How much work done by friction when a box w/apparent mass...?

[jmm5180]

Homework Statement

How much work is done by friction when a box with an apparent mass of 325kg moves horizontally across a floor with coefficient of friction of .33 and is pulled at 59.9 degree angle for 2.60 m? What is the force that is pulling the box?

Homework Equations

W=Fdcos@ (@= theta)
Fnet=ma

The Attempt at a Solution

I searched for what apparent mass was, but what I found seemed to do with volume and water displacement, which aren't related to this problem. Instead I tried solving the second question first because I needed Normal force to solve the work done by friction.

For my free body diagram, I had force applied (Fa) in the y direction upwards on the y-axis along with normal force. Along the negative y-axis I had weight.

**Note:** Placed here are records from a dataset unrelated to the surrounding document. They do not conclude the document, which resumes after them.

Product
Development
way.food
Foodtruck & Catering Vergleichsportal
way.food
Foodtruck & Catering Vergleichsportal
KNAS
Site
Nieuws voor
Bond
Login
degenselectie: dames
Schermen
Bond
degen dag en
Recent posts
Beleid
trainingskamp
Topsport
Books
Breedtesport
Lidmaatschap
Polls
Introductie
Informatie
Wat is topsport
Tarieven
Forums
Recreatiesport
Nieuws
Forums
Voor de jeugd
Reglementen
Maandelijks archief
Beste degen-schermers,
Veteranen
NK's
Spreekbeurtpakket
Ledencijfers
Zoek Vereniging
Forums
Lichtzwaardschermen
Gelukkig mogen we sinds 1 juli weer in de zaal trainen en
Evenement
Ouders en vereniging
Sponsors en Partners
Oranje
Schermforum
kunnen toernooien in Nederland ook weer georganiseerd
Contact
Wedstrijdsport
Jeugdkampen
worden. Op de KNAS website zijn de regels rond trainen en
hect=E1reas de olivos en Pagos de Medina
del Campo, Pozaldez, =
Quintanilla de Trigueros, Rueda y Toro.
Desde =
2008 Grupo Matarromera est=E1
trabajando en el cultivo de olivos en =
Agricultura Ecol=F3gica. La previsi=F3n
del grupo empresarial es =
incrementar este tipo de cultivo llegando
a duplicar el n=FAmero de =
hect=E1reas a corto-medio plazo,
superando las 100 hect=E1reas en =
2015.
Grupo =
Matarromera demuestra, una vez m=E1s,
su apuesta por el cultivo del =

Force of friction (Ff) was along the negative x axis, and force applied in the x direction was on the positive x axis.

In the x direction...
Ff=Facos@ (since no acceleration)
uN = FaCos@

In the y direction...
Fasin@ + N = W (again since no acceleration)
N= mg - FaSin@

So plugging in,,,
u(mg-Fasin@) = FaCos@

Solving for Fa I got...
umg-uFasin@ = Facos@
Fa= umg/(usin@ + cos@)
Fa= (.33*325 kg*9.8)/(.33sin59.9+cos59.9)
Getting that the force applied = 1335.50 N, but this is not correct.

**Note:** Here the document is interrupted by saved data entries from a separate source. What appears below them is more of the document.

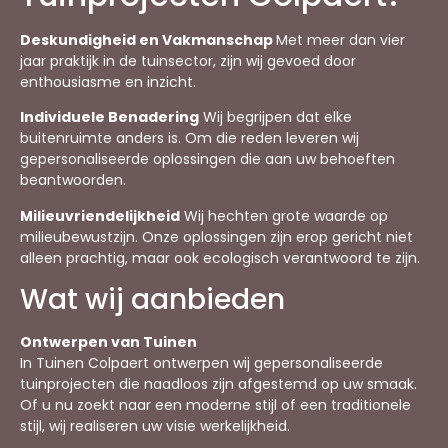
Deskundigheid en Vakmanschap
Met meer dan vier
jaar praktijk in de tuinsector, zijn wij gevoed door
enthousiasme en inzicht.
Individuele Benadering
Wij begrijpen dat elke
buitenruimte anders is. Om die reden leveren wij
gepersonaliseerde oplossingen die aan uw behoeften
beantwoorden.
Milieuvriendelijkheid
Wij hechten grote waarde op
milieubewustzijn. Onze oplossingen zijn erop gericht niet
alleen prachtig, maar ook ecologisch verantwoord te zijn.
Wat wij aanbieden
Ontwerpen van Tuinen
In Tuinen Colpaert ontwerpen wij gepersonaliseerde
tuinprojecten die naadloos zijn afgestemd op uw smaak.
Of u nu zoekt naar een moderne stijl of een traditionele
stijl, wij realiseren uw visie werkelijkheid.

Any help would be appreciated, thanks in advance.

 

[TomHart]

I found this on a Google search:
In physics, apparent weight is a property of objects that corresponds to how heavy an object is. The apparent weight of an object will differ from the weight of an object whenever the force of gravity acting on the object is not balanced by an equal but opposite normal force.

 

[anlon]

If you assume $apparent \ weight = mg - N$ do you see a way to proceed?

 

[jmm5180]

If you assume $apparent \ weight = mg - N$ do you see a way to proceed?

Yes, thank you!

 

[Bharat999]

Try taking the apparent weight = N.